»»
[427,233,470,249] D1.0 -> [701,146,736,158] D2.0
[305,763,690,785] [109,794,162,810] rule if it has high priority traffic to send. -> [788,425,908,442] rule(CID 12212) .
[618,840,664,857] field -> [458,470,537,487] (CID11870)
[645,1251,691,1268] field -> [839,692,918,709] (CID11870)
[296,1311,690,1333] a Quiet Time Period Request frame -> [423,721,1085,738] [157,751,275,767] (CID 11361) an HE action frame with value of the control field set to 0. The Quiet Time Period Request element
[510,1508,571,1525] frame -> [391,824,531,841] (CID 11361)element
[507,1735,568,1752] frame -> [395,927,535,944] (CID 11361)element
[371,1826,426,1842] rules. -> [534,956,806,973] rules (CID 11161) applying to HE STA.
««
»»
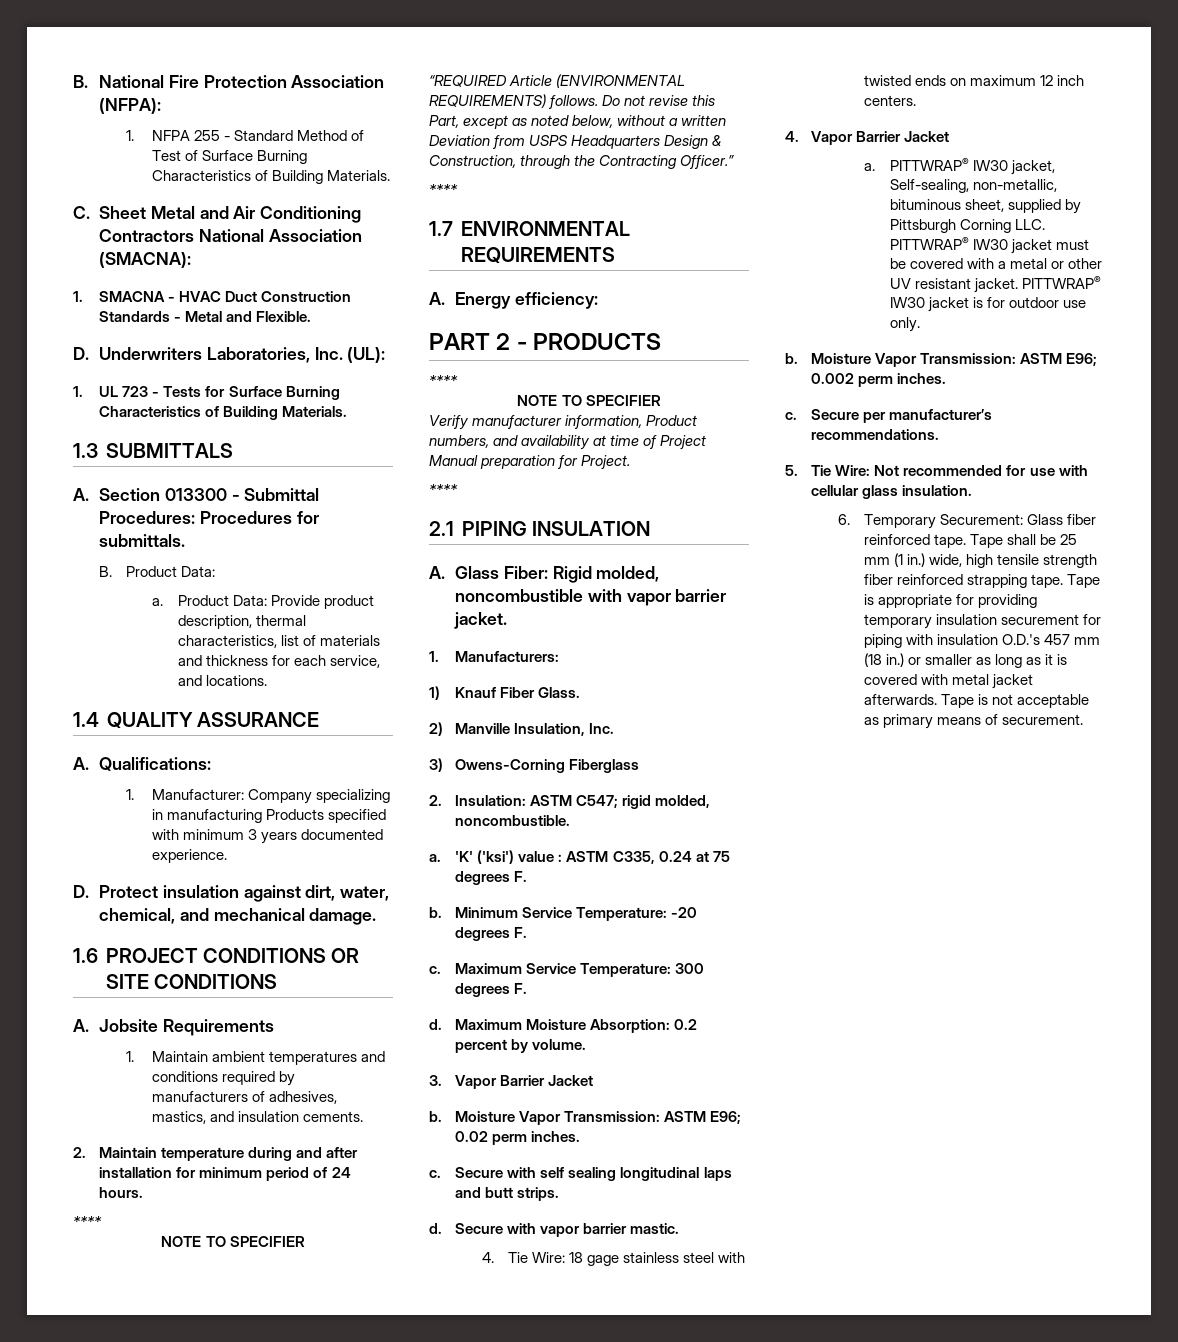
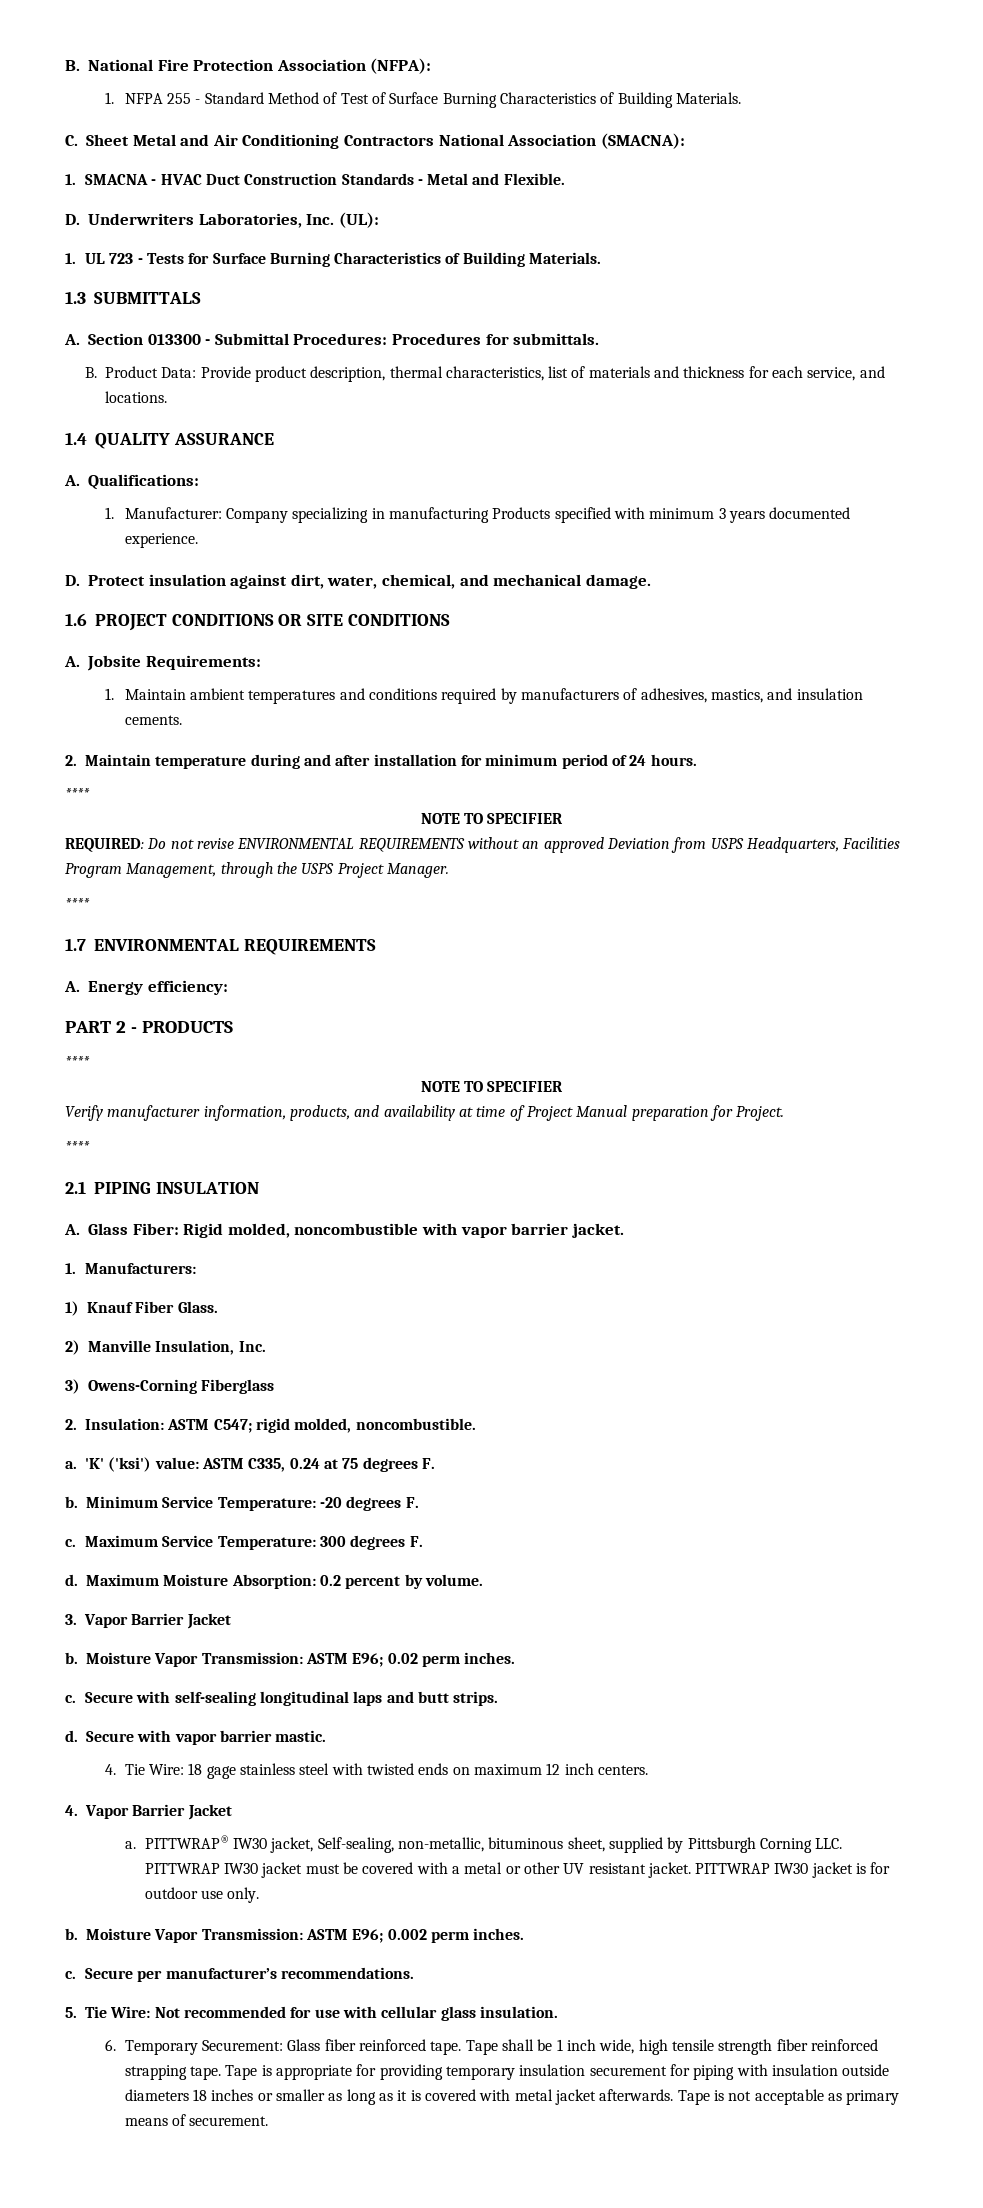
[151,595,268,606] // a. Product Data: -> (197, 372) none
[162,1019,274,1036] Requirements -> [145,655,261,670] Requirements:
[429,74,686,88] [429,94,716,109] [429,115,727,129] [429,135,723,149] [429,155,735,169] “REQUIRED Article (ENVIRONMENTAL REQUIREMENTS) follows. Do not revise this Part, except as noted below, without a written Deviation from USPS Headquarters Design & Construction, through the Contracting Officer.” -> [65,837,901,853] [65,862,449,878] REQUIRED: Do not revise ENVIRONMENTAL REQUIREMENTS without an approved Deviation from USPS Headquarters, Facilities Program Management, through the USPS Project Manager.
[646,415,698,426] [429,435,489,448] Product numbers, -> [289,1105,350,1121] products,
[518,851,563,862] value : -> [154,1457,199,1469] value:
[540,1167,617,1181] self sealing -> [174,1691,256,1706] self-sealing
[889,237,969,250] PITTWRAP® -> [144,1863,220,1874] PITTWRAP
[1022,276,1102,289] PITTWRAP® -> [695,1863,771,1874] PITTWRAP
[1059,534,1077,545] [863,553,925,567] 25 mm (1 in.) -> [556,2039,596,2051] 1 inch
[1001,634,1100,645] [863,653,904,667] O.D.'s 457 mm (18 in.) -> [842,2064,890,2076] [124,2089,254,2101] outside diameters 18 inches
««
»»
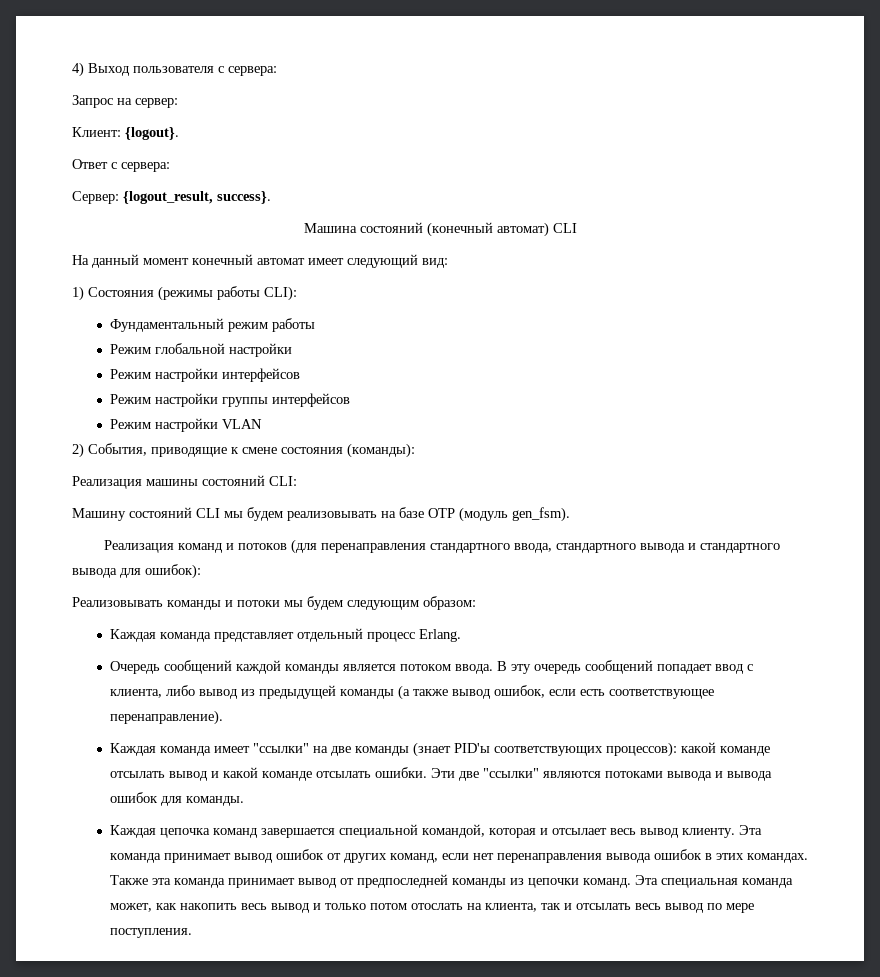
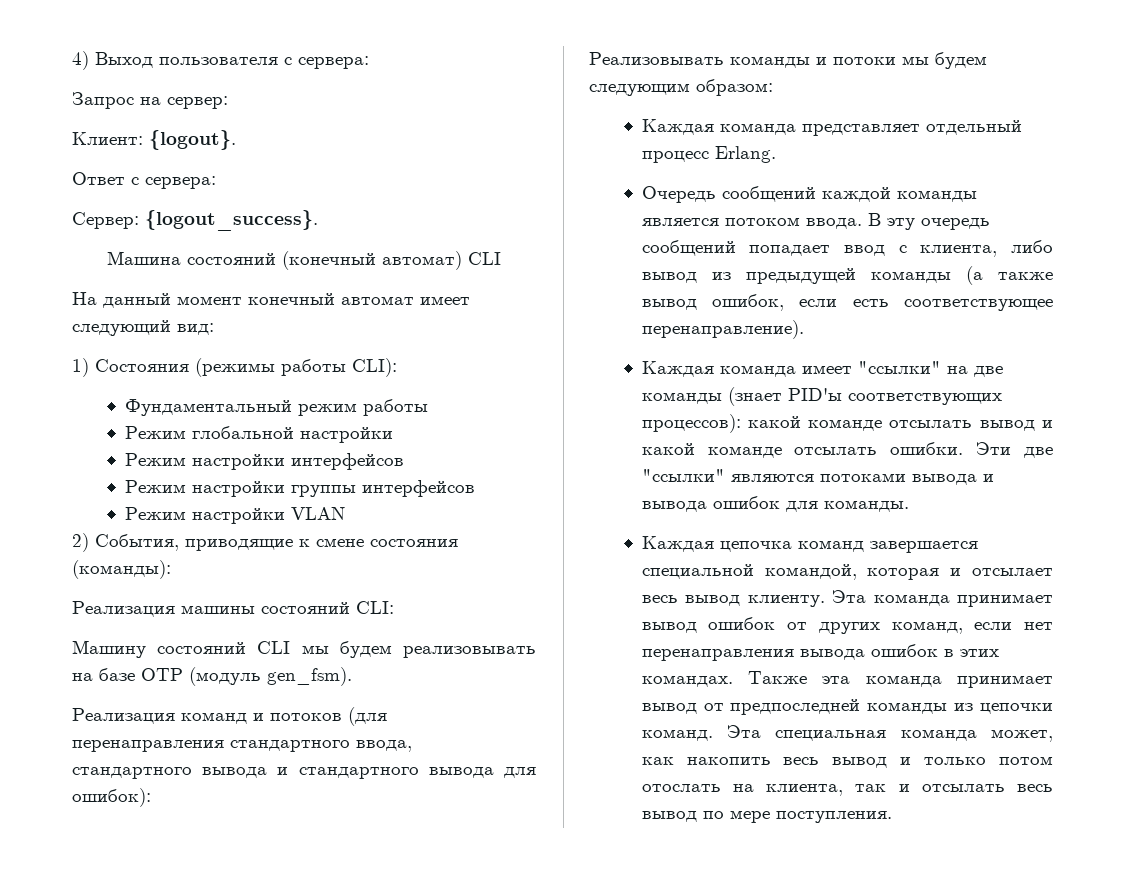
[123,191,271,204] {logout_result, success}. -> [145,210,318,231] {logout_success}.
««
* [Action item]
Every line above from the line with "[540,1167,617,1181] self sealing" to the line with "[1001,634,1100,645] [863,653,904,667] O.D.'s" is wanted, ends included; write them out exactly and add no other line.

* [Exercise solution]
[540,1167,617,1181] self sealing -> [174,1691,256,1706] self-sealing
[889,237,969,250] PITTWRAP® -> [144,1863,220,1874] PITTWRAP
[1022,276,1102,289] PITTWRAP® -> [695,1863,771,1874] PITTWRAP
[1059,534,1077,545] [863,553,925,567] 25 mm (1 in.) -> [556,2039,596,2051] 1 inch
[1001,634,1100,645] [863,653,904,667] O.D.'s 457 mm (18 in.) -> [842,2064,890,2076] [124,2089,254,2101] outside diameters 18 inches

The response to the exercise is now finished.